Observa-se nesta linha, algum interesse em tentar manter essa “neutralidade” política por parte das organizações. Na entrevista ao programa Roda Viva da TV Cultura do dia 05 de outubro, a dona da rede Magazine Luiza, Luiza Helena Trajano, foi questionada pelo menos quatro vezes sobre sua opinião partidária ou sobre ações do Governo, não respondendo a nenhuma delas. Ao pedir para concentrar o foco em projetos para o país, defendendo uma discussão apartidária, em resposta à insistência da bancada de entrevistadoras, ela respondeu de modo gentil que não iria “cair” na insistência de discutir “um ou outro lado”. Ponderou que mudanças não são feitas isoladamente, mas em grandes movimentos da sociedade civil organizada, como o “Mulheres do Brasil”, do qual ela faz parte.


A dualidade entre a tentativa de manutenção de neutralidade e a expectativa social de manifestações que contribuam para o debate na esfera pública, do qual depende o próprio desenvolvimento da democracia, precisa ser mais problematizada no contexto corporativo.
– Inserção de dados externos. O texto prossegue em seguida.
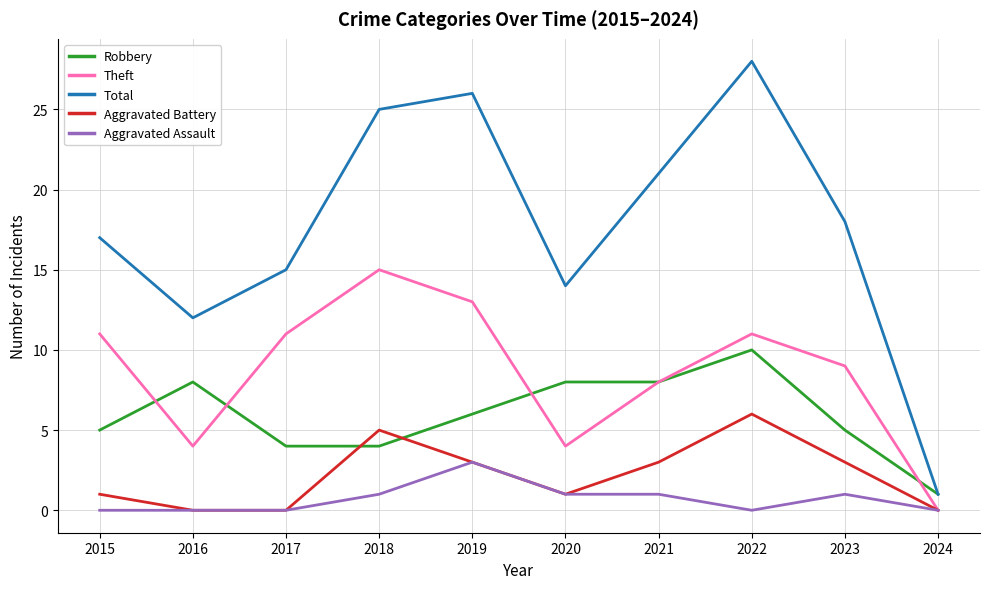

Reading left to right, transcribe all the data shown in this chart.

Robbery: 5	8	4	4	6	8	8	10	5	1
Theft: 11	4	11	15	13	4	8	11	9	0
Total: 17	12	15	25	26	14	21	28	18	1
Aggravated Battery: 1	0	0	5	3	1	3	6	3	0
Aggravated Assault: 0	0	0	1	3	1	1	0	1	0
As organizações enfrentam cada vez mais desafios na orientação ao comportamento de seus funcionários, por meio de manuais de uso de mídias sociais digitais e códigos de conduta.


Qual seria a linha tênue entre a busca da “neutralidade” da organização, das liberdades individuais dos empregados e a possível interferência por “silenciar” o próprio contexto democrático?
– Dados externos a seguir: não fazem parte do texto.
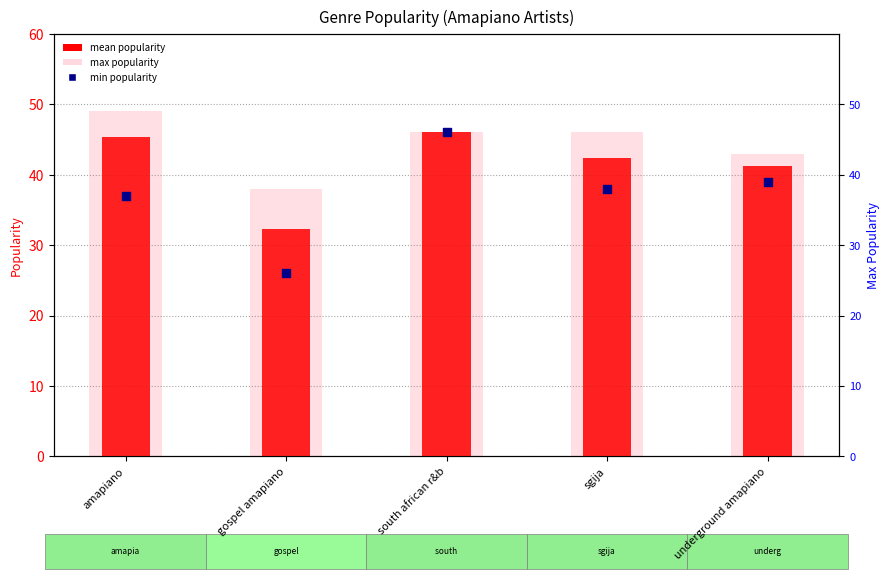

Which series reaches the maximum Y coordinate?

max popularity (ABSENT-style)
A sociedade em rede, em uma ambiência de forte interação nas plataformas de mídias sociais digitais, mistura os papéis, as funções, confunde o organizacional e o privado.

Sem entrar no fato das bolhas informativas e do isolamento opinativo que os algoritmos promovem nestas plataformas e direcionam as interações sociais digitais, é nesta esfera pública cada vez mais digitalizada que a democracia se constrói. É nesta ambiência que os atores sociais compartilham e disputam suas opiniões, argumentações e aos poucos tece o fenômeno complexo da opinião pública.


O quanto executivos e empregados são silenciados, de modo institucional ou indiretamente, em suas manifestações que podem divergir da opinião de líderes ou comprometer a neutralidade organizacional? Por outro lado, o quanto executivos e empregados que se manifestam politicamente influenciam, por suas relações de poder, seus subordinados e afetam o interesse de neutralidade organizacional?


A necessidade de ampliar esse debate passa pela constatação de que a pluralidade de vozes de cidadãos precisa compor a construção da opinião pública e da democracia, sejam eles funcionários de organizações ou não. Os direitos de liberdade de expressão e de proteção da integridade organizacional precisam ser discutidos em caminhos por meio dos quais as pessoas possam exercitar sua cidadania ao mesmo tempo em que entregam sua responsabilidade profissional.


Ágatha Camargo Paraventi, professora da Faculdade Cásper Líbero.